Clinton, Obama trade jabs on, well, trade
CLEVELAND | Both candidates accuse each other of supporting NAFTA
CLEVELAND -- Down in Texas, presidential hopefuls Hillary Clinton and Barack Obama are hitting each other hard on who would keep America safer. But here in rust-belt Ohio, they're slamming each other about who would better protect American jobs.
Clinton and Obama both toured the state Sunday, touting their plans for stopping the bleeding of American jobs that has hit this state hard. Both pledge to add 5 million green-technology jobs to the U.S. economy. Though their proposals are strikingly similar, they each magnify flaws in the other's.
Polls indicate Clinton has a better shot at winning here than in Texas, though both states are close. So, Obama, who hopes to extend his 11-election winning streak, has a hard-hitting commercial here accusing Clinton of supporting the North American Free Trade Agreement, which Obama says sent American jobs out of the country.
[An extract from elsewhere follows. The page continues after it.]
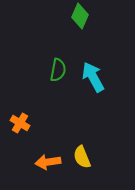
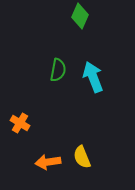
cyan arrow: rotated 8 degrees clockwise
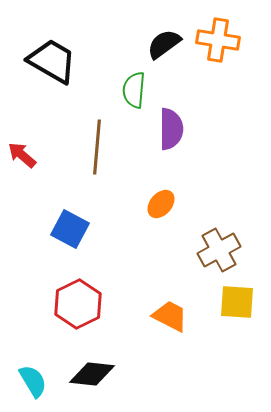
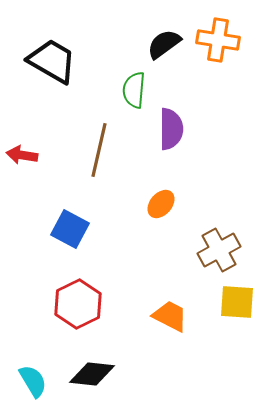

"Hillary Clinton supported NAFTA, and I lost my job because of that," a steelworker says on Obama's radio ad. "I just don't think she supports people like me."
Just because her husband passed the free trade bill does not mean she should be accused of supporting it, Clinton has argued. Obama has the support of mayoral brother Bill Daley, who was President Bill Clinton's point man getting NAFTA passed by Congress.
In their last debate, both candidates walked a fine line, saying they did not think they would have to scrap the free trade agreement they blame for sending U.S. jobs to Mexico -- the mere threat of scrapping it should be enough to get Mexico and Canada to agree to renegotiate it, guaranteeing better terms for the United States, they said.
Clinton campaign staffers say an Obama confidant sent a message to the Canadian government not to worry: Obama won't really change NAFTA if elected. Obama staffers said no such "phone call" was made. But it turned out that it was not a phone call - it was a meeting between Obama advisor Austan Goolsbee and Canadian consular officials in Chicago at which NAFTA was discussed.
"We're going to take a hard look at NAFTA, which has a lot of problems," Clinton said. "We're going to renegotiate it."
Clinton focused on "kitchen table" issues such as rising gas prices as she toured industrial towns.
"Instead of holding hands with the Saudis, we need to hold them accountable," Clinton told a crowd of supporters at Garfield High School in Akron. "I think we need a president who actually gets out of the White House and looks at the gas prices."
Clinton told Ohio voters their problems are just like those she deals with in upstate New York.
"In upstate New York, I here the same stories I hear here: factories closing, children leaving home," Clinton said.
"We like Hillary: She's a woman," Marcia Kompanik, 69, a retired school secretary from Mineral Ridge, Ohio, said Sunday. "I think she has the experience and will be able to help us out."
In Texas, where both Clinton and Obama return today, Clinton is airing a hard-hitting commercial showing children asleep in their beds and asking who will keep them safer when the "red phone" rings in the White House at 3 a.m. Obama has a rival ad running saying he would keep those children safer.